Whether it is a construction project related to flooring or installing countertops, natural stone emerges as a wonderful alternative to concrete and other available options. Due to their natural characteristics, natural stones like marble, granite, sandstone, limestone, and quartz are widely used in modern structures these days. However, the two most widely preferred materials for countertops are granite and quartz. One big reason behind their usage is their durability.

There are lots of things that need to consider when it comes to choosing the right material for countertops like hardness, heat resistance ability, maintenance, and undoubtedly durability. Many people remain confused between quartz and granite as to which one is more durable. Though both quartz and granite countertops are used in households, it is necessary for them to know which one is more durable between them.

In this post, we will take a detailed look at both the materials and their ability to perform in various situations.

Difference Between Quartz and Granite Countertops in terms of Hardness, Durability, and Resistance

Quartz

Quartz is largely considered an engineered stone. Though there is an option to choose natural quartz, in most cases, quartz means a mix of materials: nearly 90 percent natural quartz, 10 percent polyresin, and some extra tinctures for color and pattern. The precise proportion of these constituents differs by brand.

Natural quartz is usually quarried in many regions across the globe. In the United States, a large portion of quartz is extracted from the Arkansas region, which has nearly 30 to 40 quartz mining avenues. This mineral takes shape usually in either igneous rocks, rocks formed from the cooling of molten lava, or setting with geothermal liquids.
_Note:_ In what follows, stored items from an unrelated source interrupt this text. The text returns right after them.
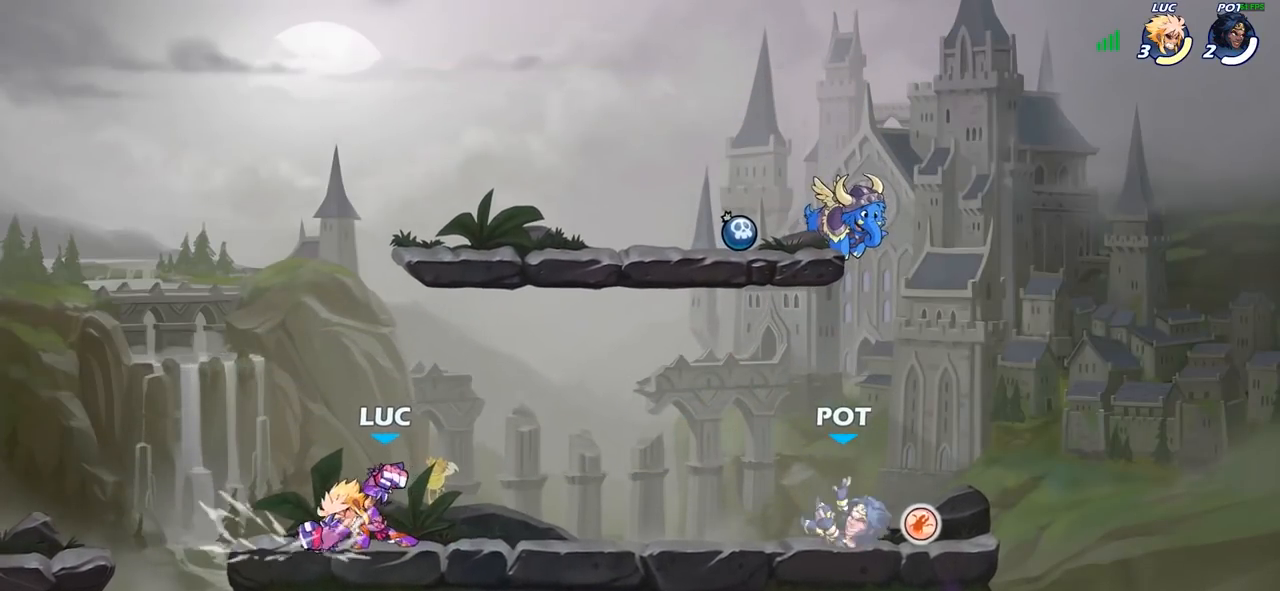
{"buttons": [], "left_stick": "center", "right_stick": "center", "events": []}
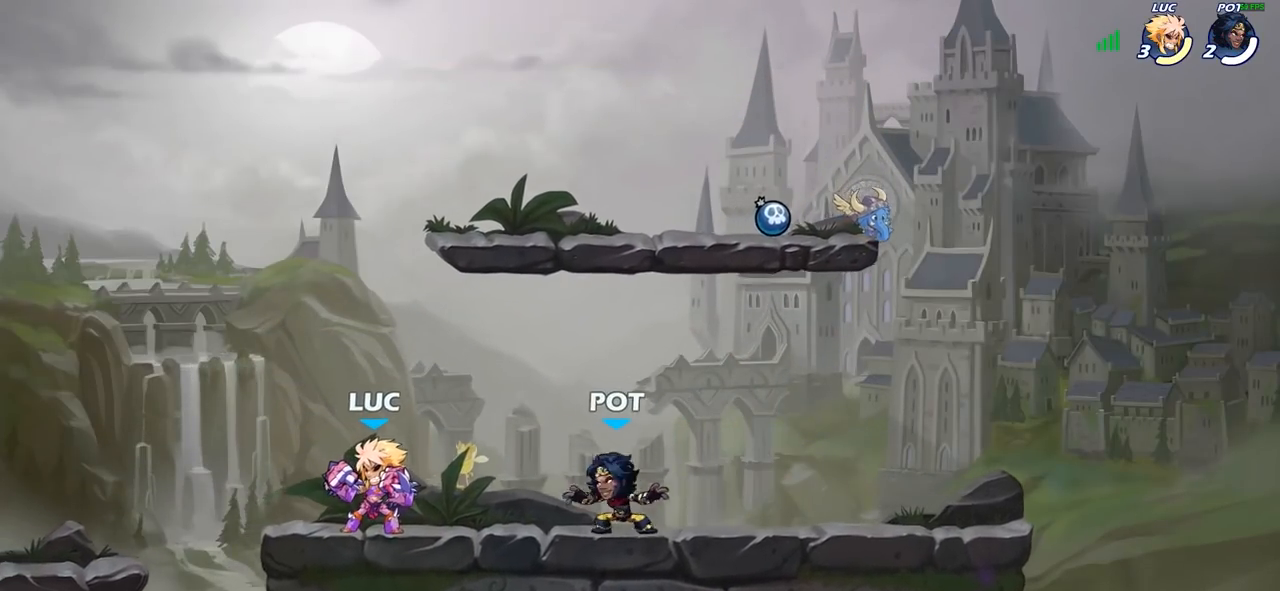
{"buttons": ["R2"], "left_stick": "right", "right_stick": "center", "events": [[117, "left_stick", "left"], [200, "R2", "down"], [333, "left_stick", "right"], [350, "R2", "up"], [383, "R2", "down"]]}
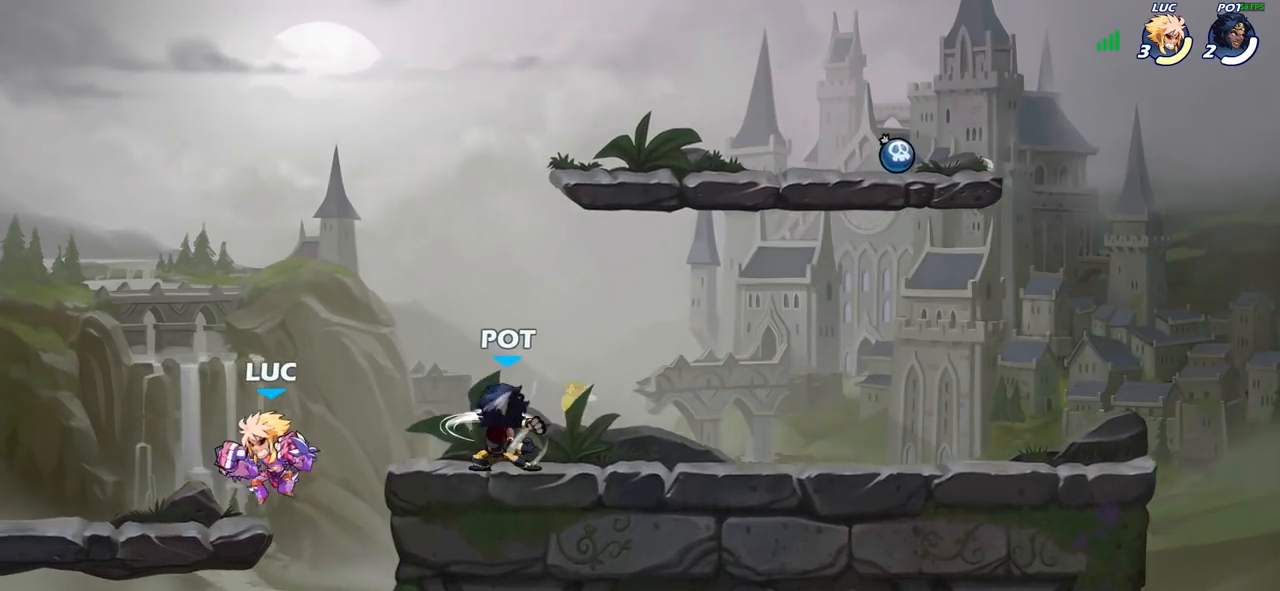
{"buttons": [], "left_stick": "right", "right_stick": "center", "events": [[133, "R2", "up"], [250, "CROSS", "down"], [317, "CROSS", "up"]]}
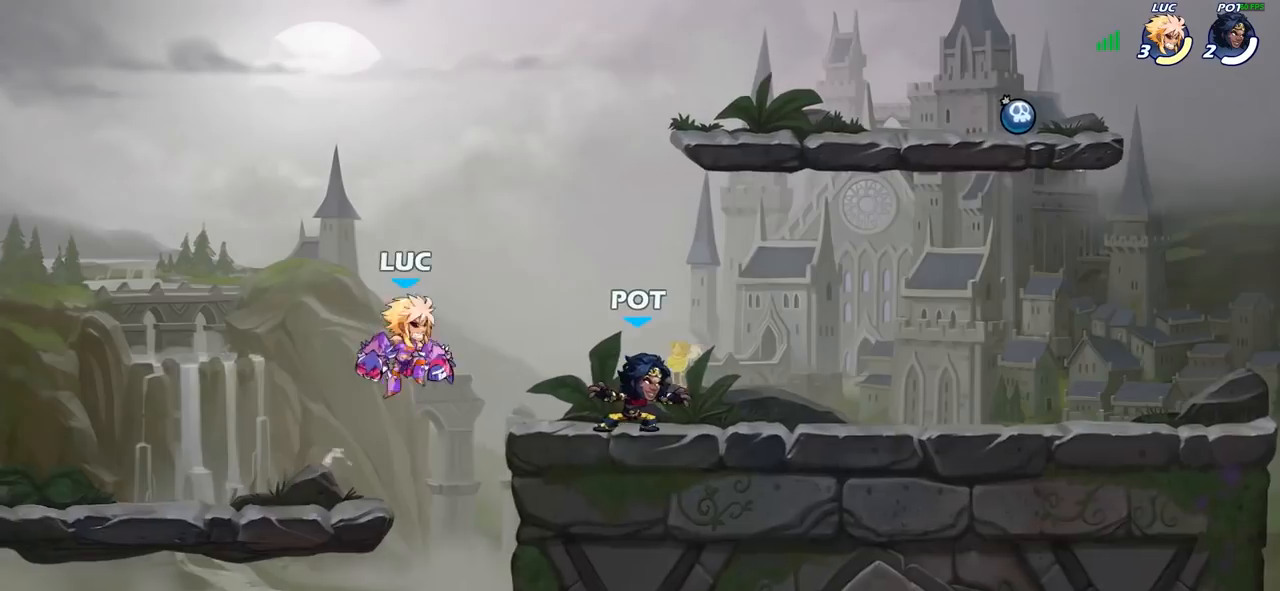
{"buttons": ["SQUARE"], "left_stick": "down-right", "right_stick": "center", "events": [[150, "left_stick", "down"], [350, "left_stick", "down-right"], [433, "SQUARE", "down"]]}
Once extracted and mixed with pigments and polyresin and pigments, this mixture gets transformed into a mold, treated, and then marketed as a slab.

White Quartz Stone
Source- Google

Hardness

The hardness of quartz is gauged through Moh’s scale of hardness, which measures the object’s scratch resistance. The bottommost mineral is soapstone which has a ranking of 1, whereas diamond sits on the top with a ranking of 10, which is the hardest material available today.
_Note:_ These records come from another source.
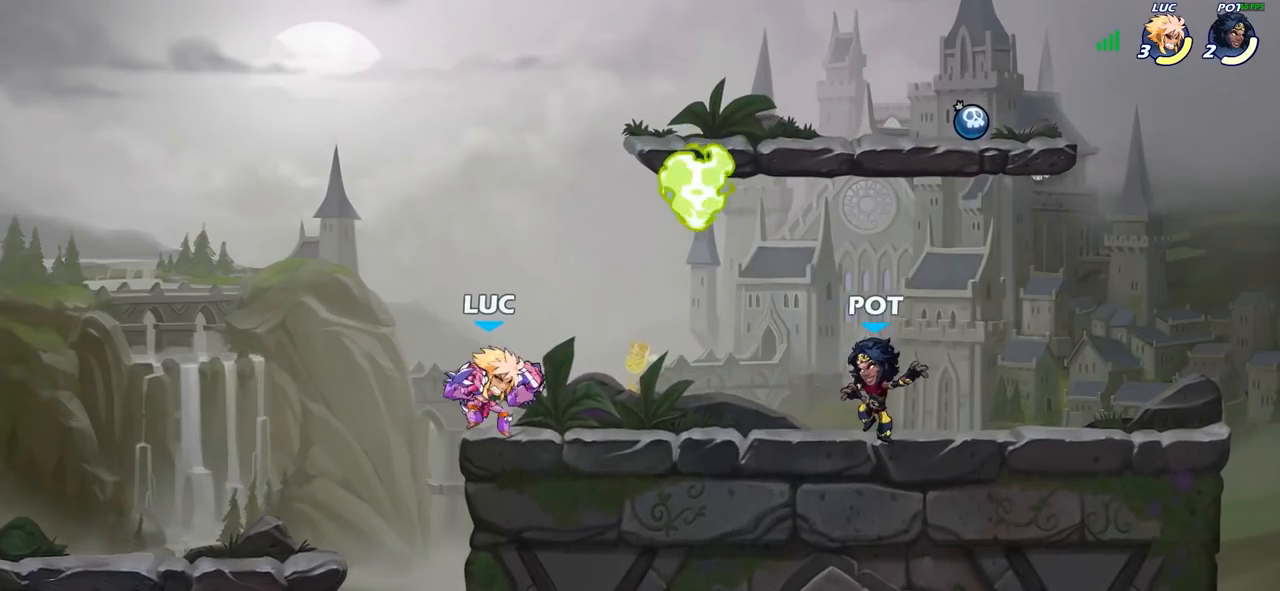
{"buttons": [], "left_stick": "center", "right_stick": "center", "events": [[167, "R2", "down"], [267, "R2", "up"], [267, "left_stick", "down"], [300, "SQUARE", "down"], [383, "SQUARE", "up"], [433, "left_stick", "center"]]}
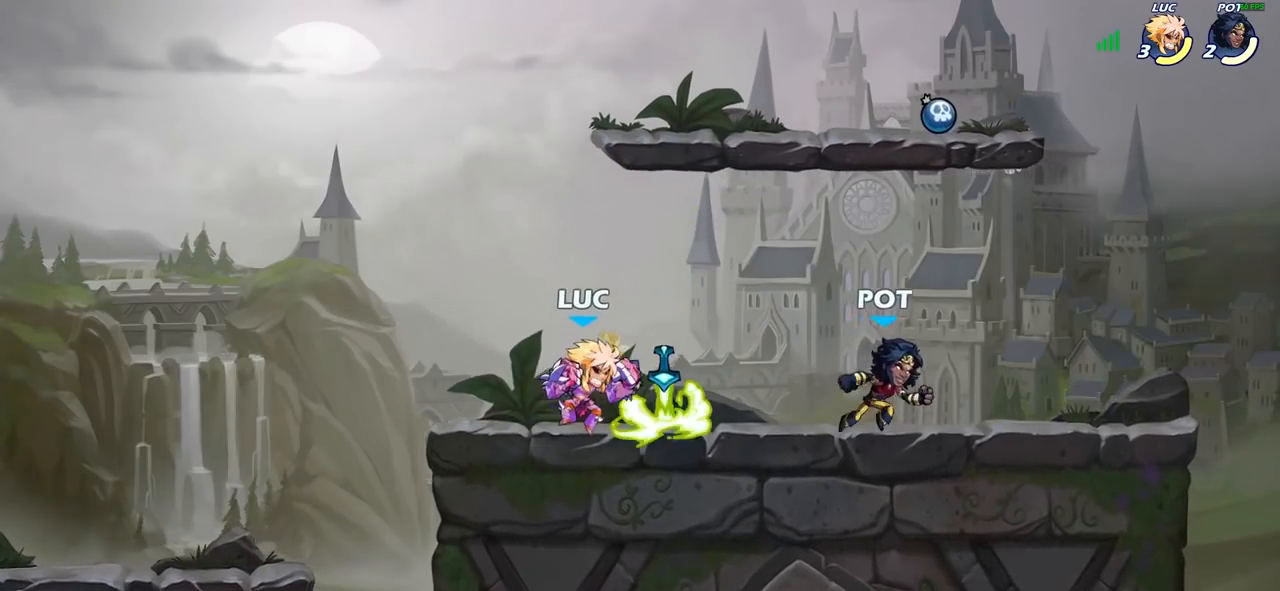
{"buttons": [], "left_stick": "center", "right_stick": "center", "events": [[250, "left_stick", "down"], [300, "SQUARE", "down"], [400, "SQUARE", "up"], [417, "left_stick", "center"]]}
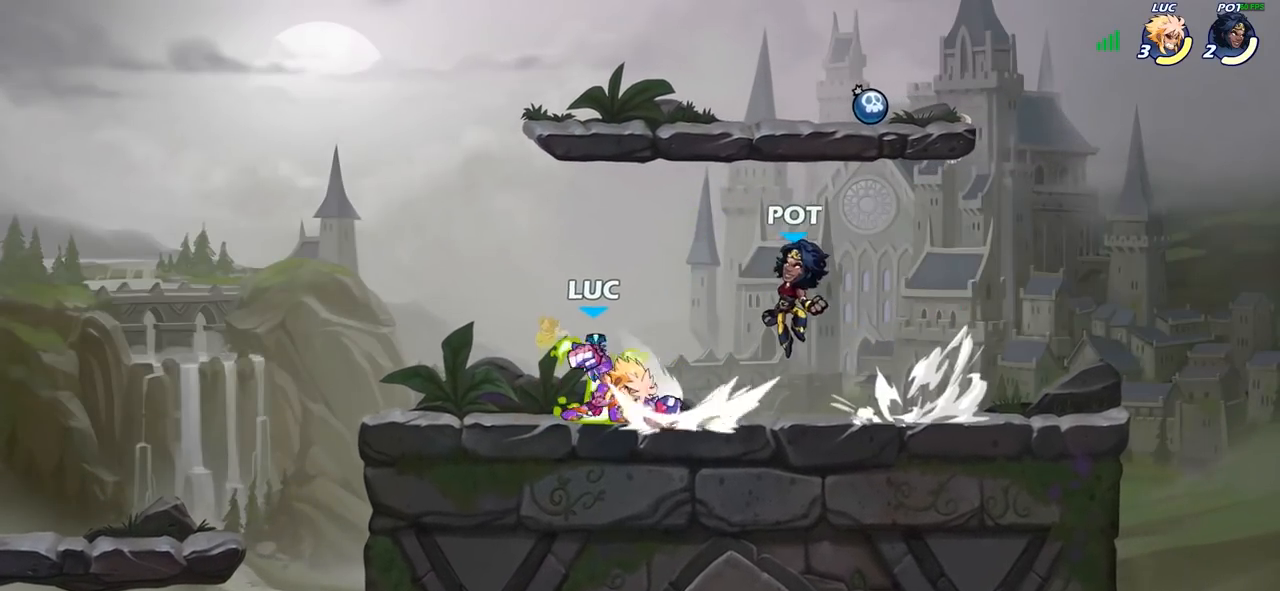
{"buttons": [], "left_stick": "center", "right_stick": "center", "events": []}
Quartz is placed at no.7 on Moh’s scale of hardness, making it one of the toughest materials for kitchen countertops.

Resistance

Being a non-porous material, quartz is resistant to different types of stains. However, it is to note that this material doesn’t exhibit this resistance to all objects. There are certain things that can cause discoloration to quartz like coffee, tea, paint thinners, and harsh cleaners.
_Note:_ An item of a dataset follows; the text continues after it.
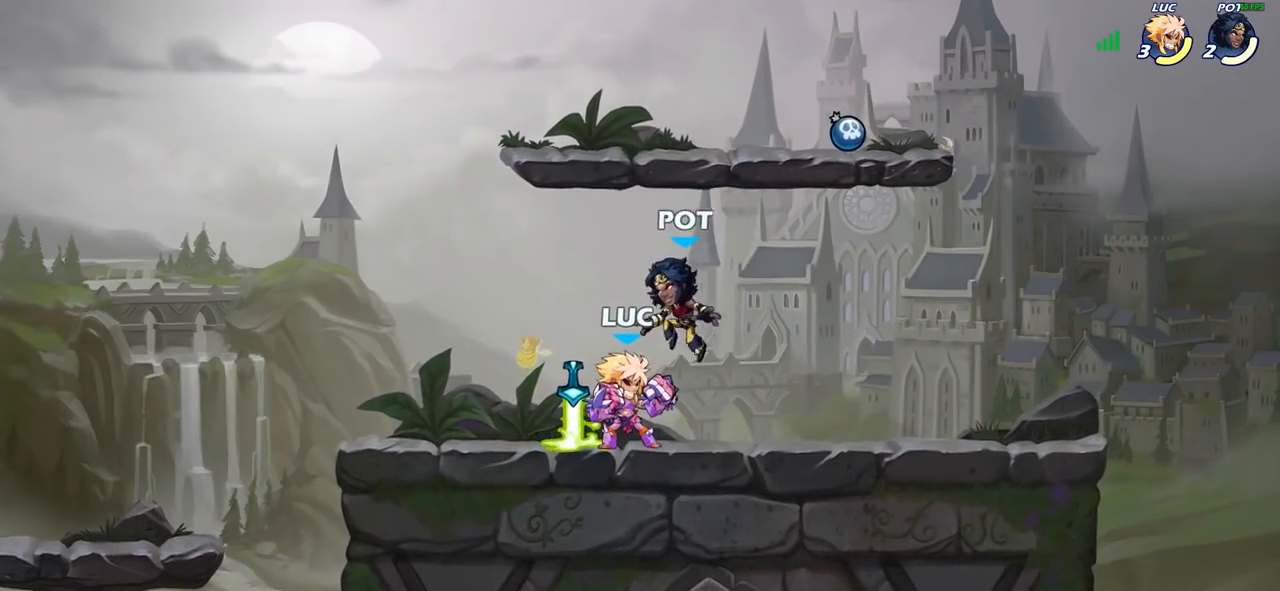
{"buttons": ["R2"], "left_stick": "center", "right_stick": "center", "events": [[33, "R2", "down"], [383, "R2", "up"], [450, "R2", "down"]]}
Quartz is scratch-resistant too. Since it is tanked 7 on the Mohs scale, a majority of household items won’t cause any scratch on their surface, like steel kitchen knives, which usually rest on the Mohs scale at 5 or 6.

Granite

Granite is an absolute natural stone since it doesn’t contain any additives. It simply means that this natural stone can be used in the same form as extracted from the quarry. However, it needs some kind of treatment like edging and polishing to make it more applicable in construction projects. Granite is one of the most widely used igneous rocks in modern architecture due to its amazing durability, aesthetics, and resistance power.

Granite is made up of various minerals, like natural quartz, which we discussed above, feldspar, and minor amounts of other substances. It is found prevalently in the Earth’s crust, or the rock creating each continent.

This natural stone can be discovered throughout the world, with many quarries located in countries like Italy, Brazil, India, and China. Each region has distinctive visual characteristics. It is usually extracted in large quantities.

Hardness

As mentioned above, minerals’ hardness is measured through Moh’s scale of hardness. On this scientific scale, granite typically rests at no. 6. This tends to differ from slab to slab, with some slabs resting at a 5 and others at no.7, but it will be approximately around this stage on the scale.

Resistance

Granite is one of the most resistant materials available today. It exhibits superb resistance to many things:

Granite is stain-resistant when treated using a sealant. In the absence of this sealant, it is more like a porous material that will engross liquids and cause possibly irreversible damage. Even when treated with a sealant, it is recommended to clean up fallen liquids or food on granite countertops. Some perpetrators of staining are coffee, wine, specific types of juices, and abrasive cleaning agents.

Granite is resistant to most scratches since it sits at nearly a 6 on the Moh’s Hardness scale. In spite of this good ranking, it is suggested not to do irrelevant activities on it like chopping straight on it or putting hard items on it.

The stone also exhibits resistance to stains. Since it doesn’t contain any additives, it stays durable against very high temperatures. However, experts recommend that homeowners should take precautions with hot objects and use hot pads or trivets. Considering all this, granite countertops are one of the most widely preferred kitchen décor elements today as they can easily withstand temperature up to 480 degrees Fahrenheit, and can even survive beyond that.

The Conclusion

From the above given explanation, many things get clear. For example, in regard to hardness, quartz closely takes an edge with a Moh’s hardness scale score of 7, while granite usually rests at no. 6. There are granite slabs that can also have a rating of 7, however, in terms of their typical hardness, quartz is better.